SOURCE DATA ::
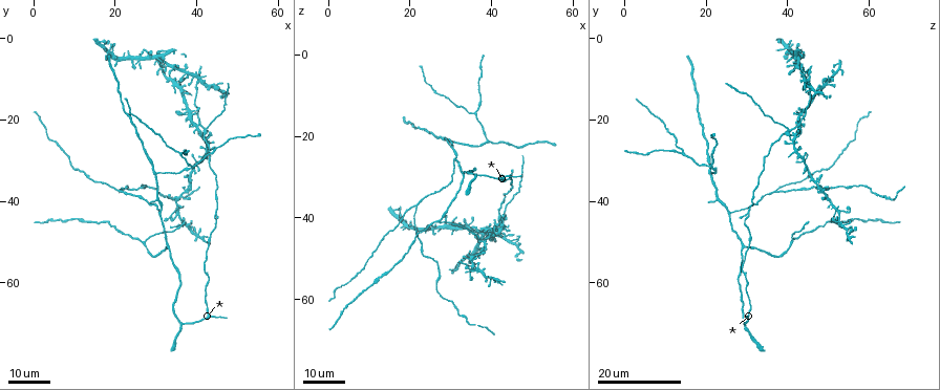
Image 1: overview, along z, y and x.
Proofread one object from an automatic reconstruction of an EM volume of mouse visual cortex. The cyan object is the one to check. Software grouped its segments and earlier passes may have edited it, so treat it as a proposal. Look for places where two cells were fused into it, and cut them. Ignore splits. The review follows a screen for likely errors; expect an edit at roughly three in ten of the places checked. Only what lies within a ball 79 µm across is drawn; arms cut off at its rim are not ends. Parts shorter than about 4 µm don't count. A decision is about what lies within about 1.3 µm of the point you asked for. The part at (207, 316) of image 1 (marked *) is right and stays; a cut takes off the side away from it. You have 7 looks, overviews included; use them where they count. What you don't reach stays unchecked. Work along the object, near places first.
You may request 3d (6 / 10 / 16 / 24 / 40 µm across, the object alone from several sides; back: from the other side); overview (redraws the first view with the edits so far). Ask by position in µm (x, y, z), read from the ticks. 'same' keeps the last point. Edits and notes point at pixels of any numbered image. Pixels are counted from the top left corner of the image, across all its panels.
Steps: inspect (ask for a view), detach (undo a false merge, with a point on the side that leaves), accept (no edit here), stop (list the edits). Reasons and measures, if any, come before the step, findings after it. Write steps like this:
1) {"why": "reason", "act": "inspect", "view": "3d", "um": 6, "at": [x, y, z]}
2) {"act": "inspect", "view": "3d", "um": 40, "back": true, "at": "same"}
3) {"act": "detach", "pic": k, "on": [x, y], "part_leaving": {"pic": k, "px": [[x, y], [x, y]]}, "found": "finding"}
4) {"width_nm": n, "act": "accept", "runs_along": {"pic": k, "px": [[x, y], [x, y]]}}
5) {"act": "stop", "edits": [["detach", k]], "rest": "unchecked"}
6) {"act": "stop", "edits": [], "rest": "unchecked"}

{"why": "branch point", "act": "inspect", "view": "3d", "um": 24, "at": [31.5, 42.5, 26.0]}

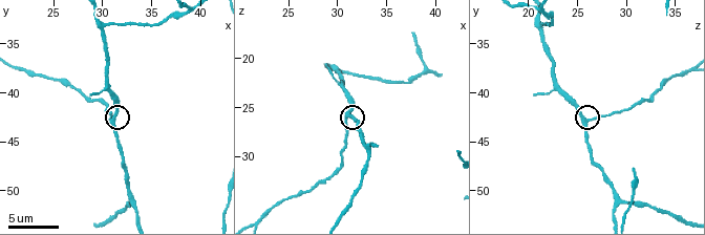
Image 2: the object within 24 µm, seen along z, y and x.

--

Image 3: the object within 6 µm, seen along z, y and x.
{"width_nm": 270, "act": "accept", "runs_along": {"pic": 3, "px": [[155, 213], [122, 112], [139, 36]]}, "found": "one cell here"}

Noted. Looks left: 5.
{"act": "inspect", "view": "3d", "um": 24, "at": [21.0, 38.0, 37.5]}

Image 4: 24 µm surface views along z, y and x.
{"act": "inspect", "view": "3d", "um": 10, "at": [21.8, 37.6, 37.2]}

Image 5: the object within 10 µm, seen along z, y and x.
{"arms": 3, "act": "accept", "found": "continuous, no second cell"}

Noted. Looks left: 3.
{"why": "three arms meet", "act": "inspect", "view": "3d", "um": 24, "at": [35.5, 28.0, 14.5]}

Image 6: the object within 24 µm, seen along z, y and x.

==

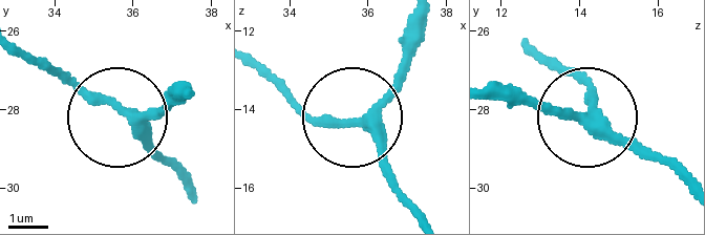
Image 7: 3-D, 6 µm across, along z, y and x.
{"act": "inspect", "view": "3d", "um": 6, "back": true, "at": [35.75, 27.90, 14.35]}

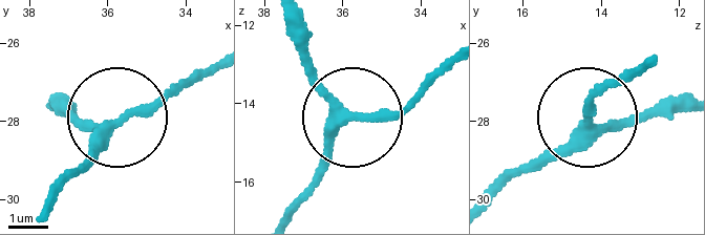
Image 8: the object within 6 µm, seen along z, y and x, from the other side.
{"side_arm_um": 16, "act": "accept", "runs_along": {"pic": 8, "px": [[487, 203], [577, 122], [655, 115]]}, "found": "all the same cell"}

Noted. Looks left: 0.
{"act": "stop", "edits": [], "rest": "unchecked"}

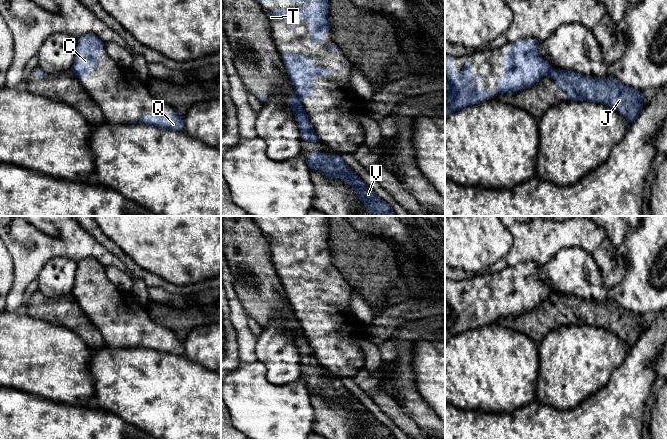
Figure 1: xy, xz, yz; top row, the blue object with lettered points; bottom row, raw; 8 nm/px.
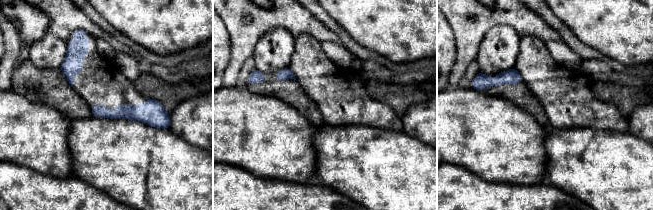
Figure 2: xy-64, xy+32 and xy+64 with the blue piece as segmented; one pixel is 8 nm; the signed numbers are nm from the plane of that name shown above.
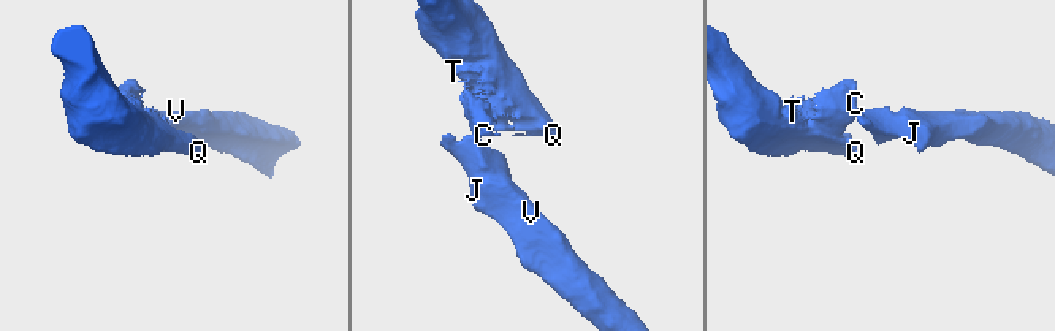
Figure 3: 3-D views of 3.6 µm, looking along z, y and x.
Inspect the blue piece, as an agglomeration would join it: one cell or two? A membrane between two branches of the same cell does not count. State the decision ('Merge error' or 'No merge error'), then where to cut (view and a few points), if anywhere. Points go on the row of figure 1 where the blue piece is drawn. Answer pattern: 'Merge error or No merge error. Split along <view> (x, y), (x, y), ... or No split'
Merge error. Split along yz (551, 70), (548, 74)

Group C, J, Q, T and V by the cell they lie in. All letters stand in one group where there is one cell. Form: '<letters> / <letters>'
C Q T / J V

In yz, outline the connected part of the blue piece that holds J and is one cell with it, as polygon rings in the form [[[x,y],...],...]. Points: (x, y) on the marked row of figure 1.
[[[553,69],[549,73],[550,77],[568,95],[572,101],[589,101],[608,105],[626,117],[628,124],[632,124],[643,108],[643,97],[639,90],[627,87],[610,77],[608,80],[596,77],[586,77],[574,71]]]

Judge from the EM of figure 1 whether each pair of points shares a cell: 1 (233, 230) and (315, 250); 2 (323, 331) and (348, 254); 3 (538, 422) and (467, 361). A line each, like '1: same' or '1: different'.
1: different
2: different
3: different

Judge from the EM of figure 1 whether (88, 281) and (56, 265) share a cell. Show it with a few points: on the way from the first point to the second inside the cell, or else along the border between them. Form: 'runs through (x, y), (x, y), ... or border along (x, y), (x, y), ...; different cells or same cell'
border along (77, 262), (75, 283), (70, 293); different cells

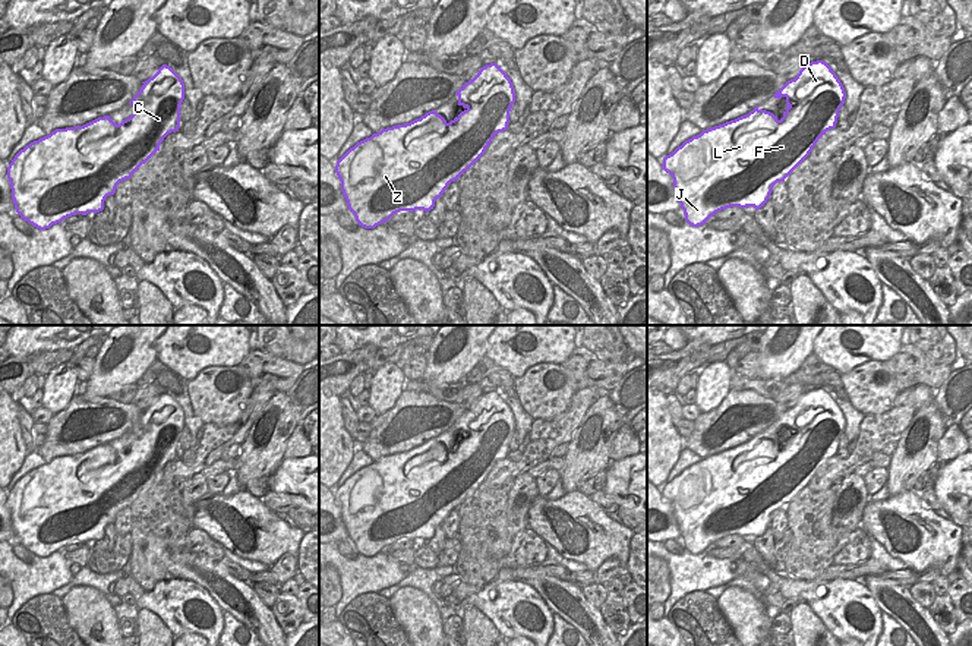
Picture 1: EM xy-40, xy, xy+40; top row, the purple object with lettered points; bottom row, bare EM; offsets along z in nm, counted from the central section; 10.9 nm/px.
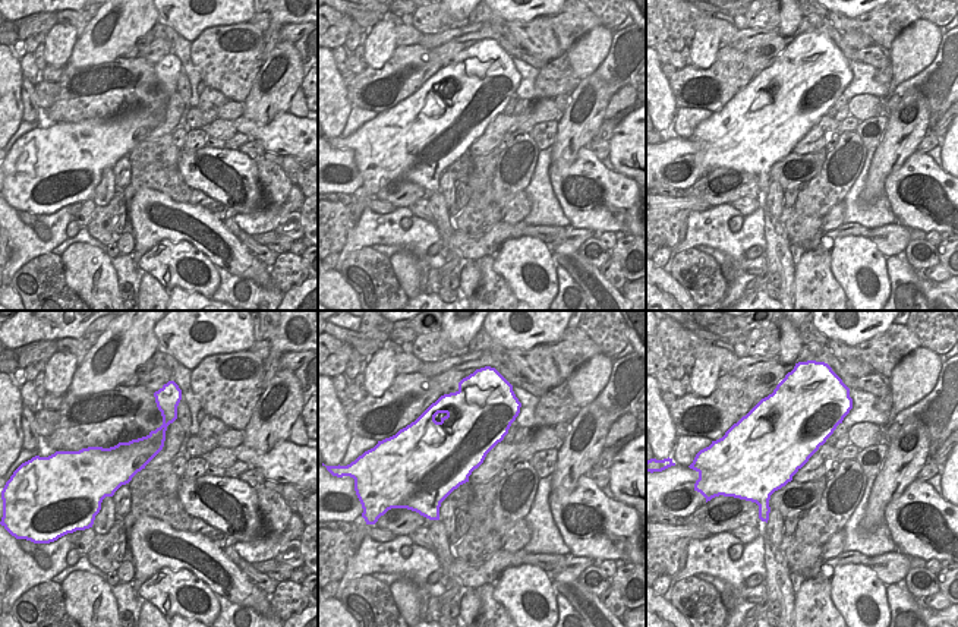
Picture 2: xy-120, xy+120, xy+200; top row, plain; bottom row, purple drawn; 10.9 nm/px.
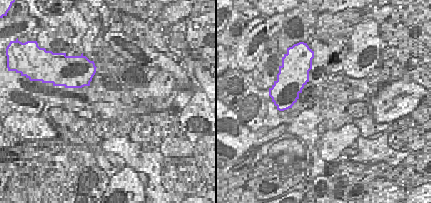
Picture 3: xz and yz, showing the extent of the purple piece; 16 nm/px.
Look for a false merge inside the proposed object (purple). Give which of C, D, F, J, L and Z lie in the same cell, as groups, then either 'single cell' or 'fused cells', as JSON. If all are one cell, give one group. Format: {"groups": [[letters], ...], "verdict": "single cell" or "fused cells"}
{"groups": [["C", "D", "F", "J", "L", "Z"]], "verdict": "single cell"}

GOAL OF THE EXERCISE :: Please report how many lines in the listing above contain the word "bottom", and give nothing but the number.

SOLUTION FOR THIS PROBLEM :: 3